Run 5 models in parallel

bash scripts/run_benchmark.sh --seed 1 --config challenge

Generate the comparison plot

uv run python scripts/plot_multi_model.py --seed 1 --config challenge --budget 30
# → plots/funds_curves.png

Configuration

Experiment presets live in src/yc_bench/config/presets/ as TOML files. Pass the preset name via --config.

src/yc_bench/config/presets/
├── default.toml      # 3yr, 10 employees, 500 tasks — base config
├── tutorial.toml     # 1yr,  3 employees,  50 tasks — learn the loop
├── easy.toml         # 1yr,  5 employees, 100 tasks — throughput awareness
├── medium.toml       # 1yr,  5 employees, 150 tasks — prestige strategy
├── hard.toml         # 1yr,  7 employees, 200 tasks — precise ETA reasoning
├── nightmare.toml    # 1yr,  8 employees, 300 tasks — sustained perfection
├── challenge.toml    # 3yr,  5 employees, 200 tasks — long-horizon endurance
└── fast_test.toml    # 1yr,  5 employees, 100 tasks — quick iteration

Each difficulty level tests one additional concept:

Config	Tests	Key constraint
tutorial	Basic accept→assign→dispatch loop	All prestige-1, single domain
easy	Throughput awareness	Don't over-parallelize
medium	Prestige climbing + domain specialization	2-domain tasks, prestige mode=3
hard	Precise ETA computation	One bad accept degrades in-flight tasks
nightmare	Sustained perfection under compounding payroll	One failure ≈ fatal, salary bumps 2%/task

Key WorldConfig parameters

Parameter	Default	Controls
`initial_funds_cents`	25_000_000	Starting cash ($250K)
`num_employees`	5	Workforce size
`num_market_tasks`	100	Market pool size
`required_prestige_mode`	4	Peak of prestige-req distribution
`domain_count_mode`	2	Most tasks require 2 domains
`required_qty_low/mode`	500 / 1400	Task work volume (units)
`deadline_qty_per_day`	200	Units completable per biz day (lower = easier)
`deadline_min_biz_days`	7	Minimum deadline
`penalty_fail_multiplier`	1.4	Prestige × this on deadline miss
`penalty_cancel_multiplier`	2.0	Prestige × this on cancel
`reward_prestige_scale`	0.55	Extra reward fraction per prestige level above 1
`salary_bump_pct`	0.01	Salary raise per employee per completed task

AgentConfig

Parameter	Default	Controls
`model`	openrouter/openai/gpt-4o-mini	LLM model string
`temperature`	0.0	Sampling temperature
`history_keep_rounds`	20	Conversation rounds kept in context

LoopConfig

Parameter	Default	Controls
`auto_advance_after_turns`	5	Force sim resume after N turns without one
`max_turns`	50	Hard cap on agent turns (null = unlimited)

Environment overrides

YC_BENCH_EXPERIMENT=fast_test     # select preset
DATABASE_URL=sqlite:///custom.db  # SQLite path

Terminal conditions

Condition	Trigger
Horizon end	`sim_time >= start_date + horizon_years`
Bankruptcy	`funds_cents < 0` after any payroll
Error	Agent runtime exception (API failure, exhausted retries)
Max turns	`turn_count >= max_turns` (if set)

What makes it hard

The hardened default is designed so that the obvious strategies fail:

Prestige-1 farming is unprofitable.
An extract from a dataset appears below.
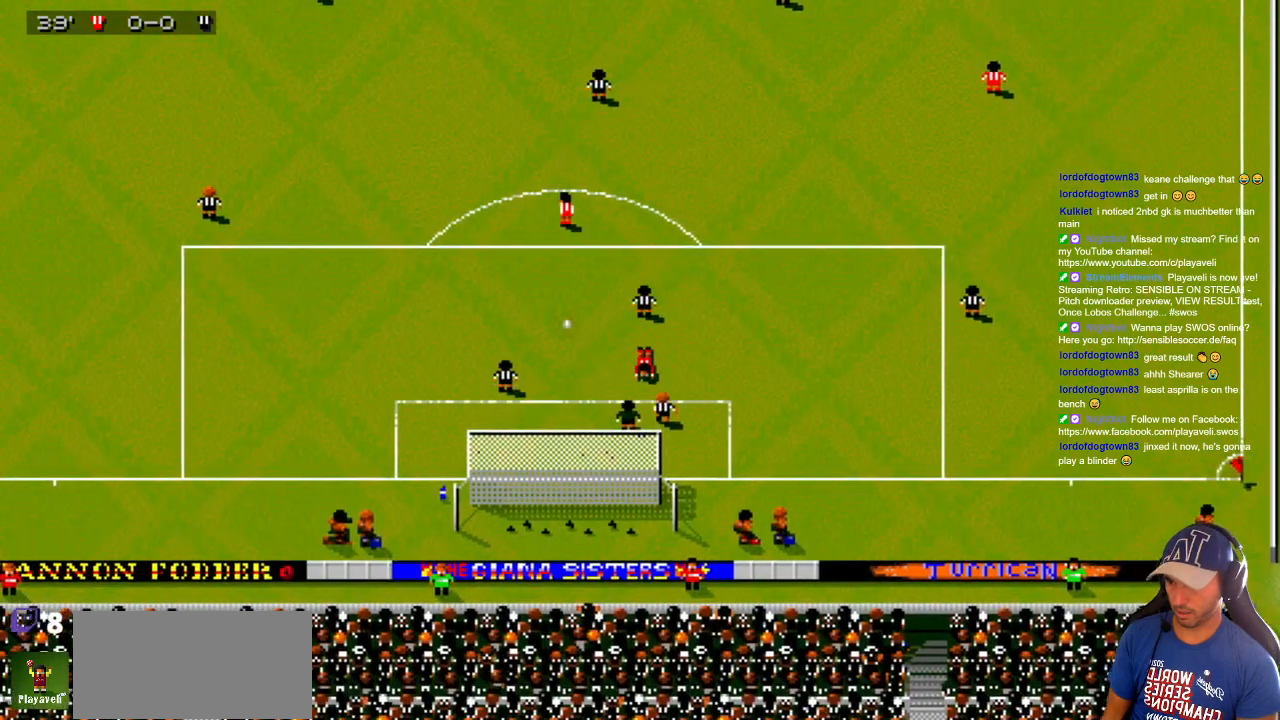
{"buttons": [], "events": [[433, "DPAD_DOWN", "up"]]}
Most replacement tasks need prestige 3–5 and pay much more. Farming the bottom locks you out.
Single-specialist dominance is gone. Most tasks need 2 domains. You must allocate across skill combinations.
Speculative accepting is punished. Cancel penalty (2×) exceeds fail penalty (1.4×) so you can't accept everything and drop the losers.
Ignoring payroll causes bankruptcy. ~$32K/month burns your $250K in 7.8 months — but task complexity means you must also pace your accepts.
Parallel dispatch dilutes throughput. Splitting employees across too many tasks extends every deadline — focus beats breadth.
Salary bumps compound. Every task completion raises assigned employee salaries 1%. Payroll creep accelerates over time.

Benchmark results

Sonnet 4.6 vs Gemini 3 Flash vs GPT-5.2 — 1-year horizon, 3 seeds per config

Survival rates (at end of year 1)

Config	Sonnet 4.6	Gemini 3 Flash	GPT-5.2
medium	3/3 survived	3/3 survived	3/3 survived
hard	1/3 survived	2/3 survived	2/3 survived
nightmare	1/3 survived	3/3 survived	2/3 survived

Final funds at 1-year mark (bankrupt = funds < 0)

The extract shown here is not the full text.